Accuracy on test set: 0.950
Area under ROC: 0.996
Weighted Recall: 0.950
F1-metric: 0.950


In [21]:
#Obviously, those metrics are great. Still, let's specify.
#Split by group: How many diagnoses did we miss? 
predictions.groupBy('diagnosis','predictedLabel').count().show()
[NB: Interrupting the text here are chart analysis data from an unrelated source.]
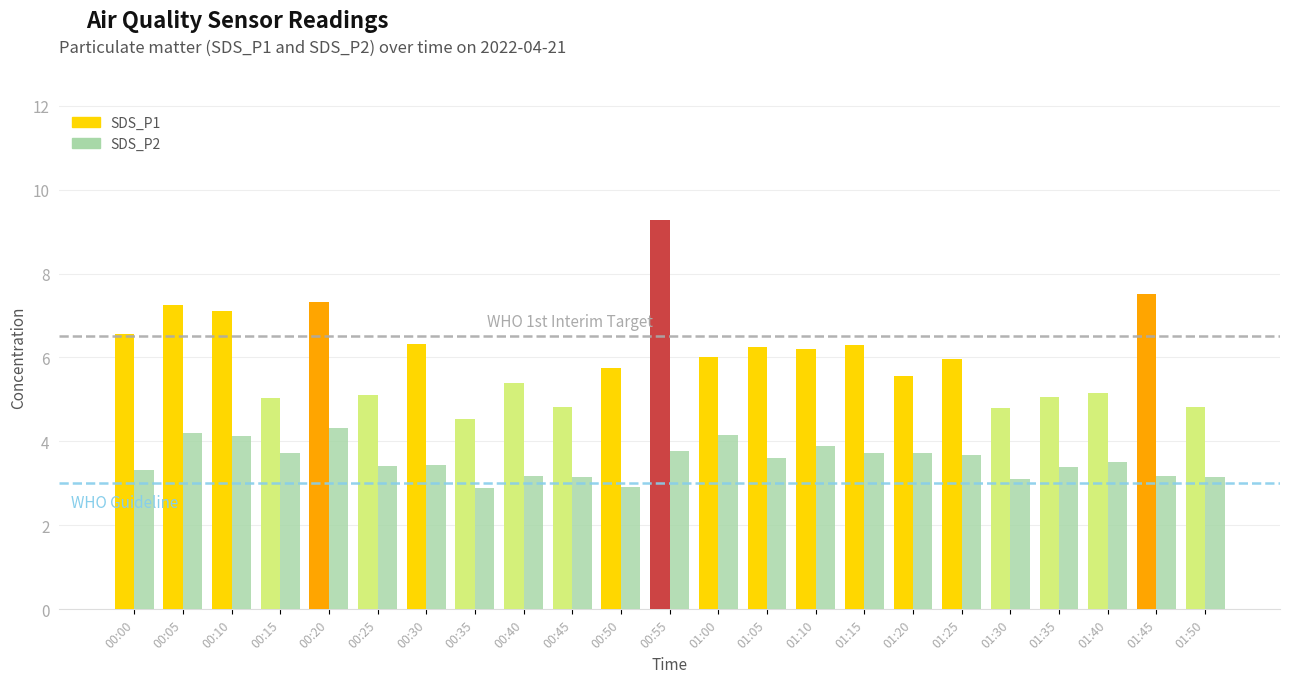

What is the spread (max minus min) of values at 01:35?

1.7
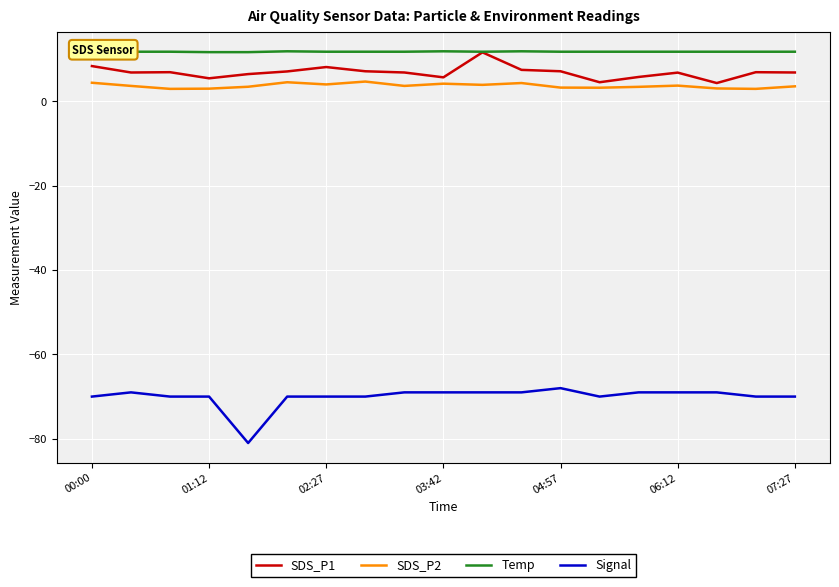

What is the sum of all SDS_P1 values?

129.2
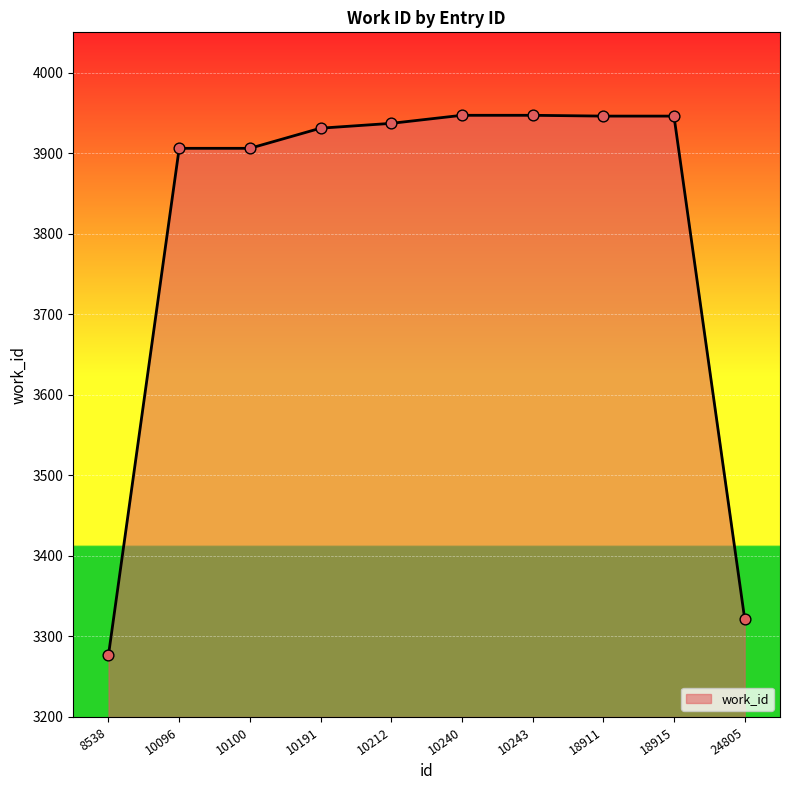

What is the ratio of the value at 10191 to the value at 18911?

1.0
+---------+--------------+-----+
|diagnosis|predictedLabel|count|
+---------+--------------+-----+
|        B|             M|    2|
|        M|             B|    5|
|        M|             M|   50|
|        B|             B|   84|
+---------+--------------+-----+



Most relevant here is the recall (the part of the total amount of malignant tumors that was discovered by the model), which, at 0.95, is very high. In the test set, out of a total of 55 malignant tumors, 5 were "missed". Of course, the false positives (2) are also unwanted, but are not *as* bad als false negatives, in this specific case.

The F1-score (0.95) and the area under the ROC-curve (0.996) further support the notion that we've established a high quality model.